* Reading passage
▼▼▼

A second point By stressed was that dramatic powder granule compression, which occurs when a cartridge fires, results in granule fluidization. Individual particles fuse and reconfigure. Within microseconds the myriad granules become a single mass of viscous fluid. As granule surfaces begin to fuse (at least temporarily), interstitial gas pockets become isolated and essentially spherical. For this reason, further ignition results only at exposed surfaces or where granule-to-granule shearing occurs. Intergranule shearing can open up new paths for propellant gases – we will return to this point.
Owing to adsorbed surface chemicals (which affect both physical and chemical granule characteristics) and size and separation of gas pockets, subsequent burning rate still reflects initial granule characteristics. Critically, individual granules retain the progressive burning gradients imposed by the deterrents. Further, these granules are not necessarily inseparable.
Pressure of a few thousand psi (far below peak chamber pressure) dramatically deforms unignited granules, which are generally located in continuous masses. (My testing demonstrated that a relatively mild pressure of 3000-psi compresses typical tubular and ball powders about 10%, which implies significant deformation.) For this reason, those granules escaping initial (primer blast) ignition show little difference in performance, whether stick- or ball-type.

▲▲▲

* Information supplied
▼▼▼

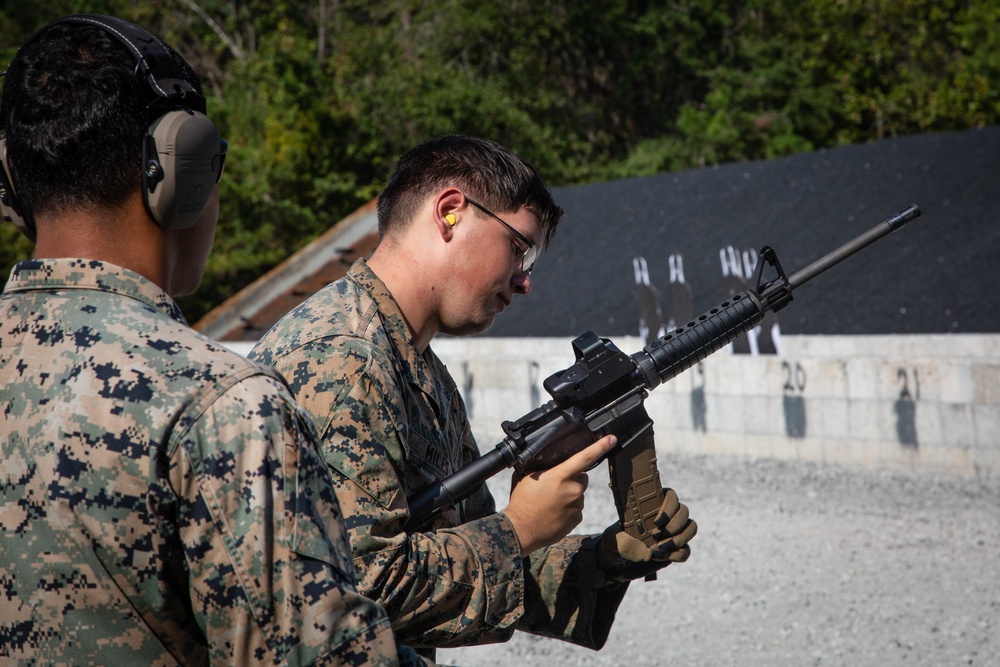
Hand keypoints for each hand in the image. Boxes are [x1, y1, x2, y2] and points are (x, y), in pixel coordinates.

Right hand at [502, 435, 616, 554]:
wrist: (521, 530)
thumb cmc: (522, 502)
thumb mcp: (526, 477)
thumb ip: (543, 467)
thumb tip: (548, 462)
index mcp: (560, 476)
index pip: (585, 457)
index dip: (600, 446)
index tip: (611, 439)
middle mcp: (573, 490)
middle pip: (581, 477)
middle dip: (571, 478)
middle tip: (553, 486)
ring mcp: (577, 506)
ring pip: (578, 494)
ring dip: (568, 495)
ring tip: (549, 502)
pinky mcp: (577, 519)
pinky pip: (576, 508)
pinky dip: (567, 509)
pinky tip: (553, 512)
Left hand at [597, 487, 696, 583]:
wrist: (618, 560)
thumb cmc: (616, 541)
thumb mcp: (613, 538)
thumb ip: (626, 543)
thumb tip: (647, 553)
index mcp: (652, 506)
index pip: (671, 496)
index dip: (669, 507)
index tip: (656, 522)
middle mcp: (666, 517)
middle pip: (684, 511)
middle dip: (674, 525)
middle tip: (657, 536)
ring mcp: (673, 532)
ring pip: (691, 528)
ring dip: (680, 538)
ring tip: (662, 548)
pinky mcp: (676, 549)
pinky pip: (686, 550)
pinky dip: (677, 554)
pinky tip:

▲▲▲

* Requirement 1
Answer these questions using the passage on powder granule compression:
(a) Within what span of time do the granules become a single mass of viscous fluid?
(b) What pressure compressed typical tubular and ball powders about 10% in the testing described?
(c) What do individual granules retain, according to the passage?
* Requirement 2
Rewrite the passage on powder granule compression from "Pressure of a" to "stick- or ball-type.", replacing "granules" with "grains".

* Exercise response 1
(a) Within microseconds.
(b) 3000 psi.
(c) The progressive burning gradients imposed by the deterrents.

* Exercise response 2
Pressure of a few thousand psi (far below peak chamber pressure) dramatically deforms unignited grains, which are generally located in continuous masses. (My testing demonstrated that a relatively mild pressure of 3000-psi compresses typical tubular and ball powders about 10%, which implies significant deformation.) For this reason, those grains escaping initial (primer blast) ignition show little difference in performance, whether stick- or ball-type.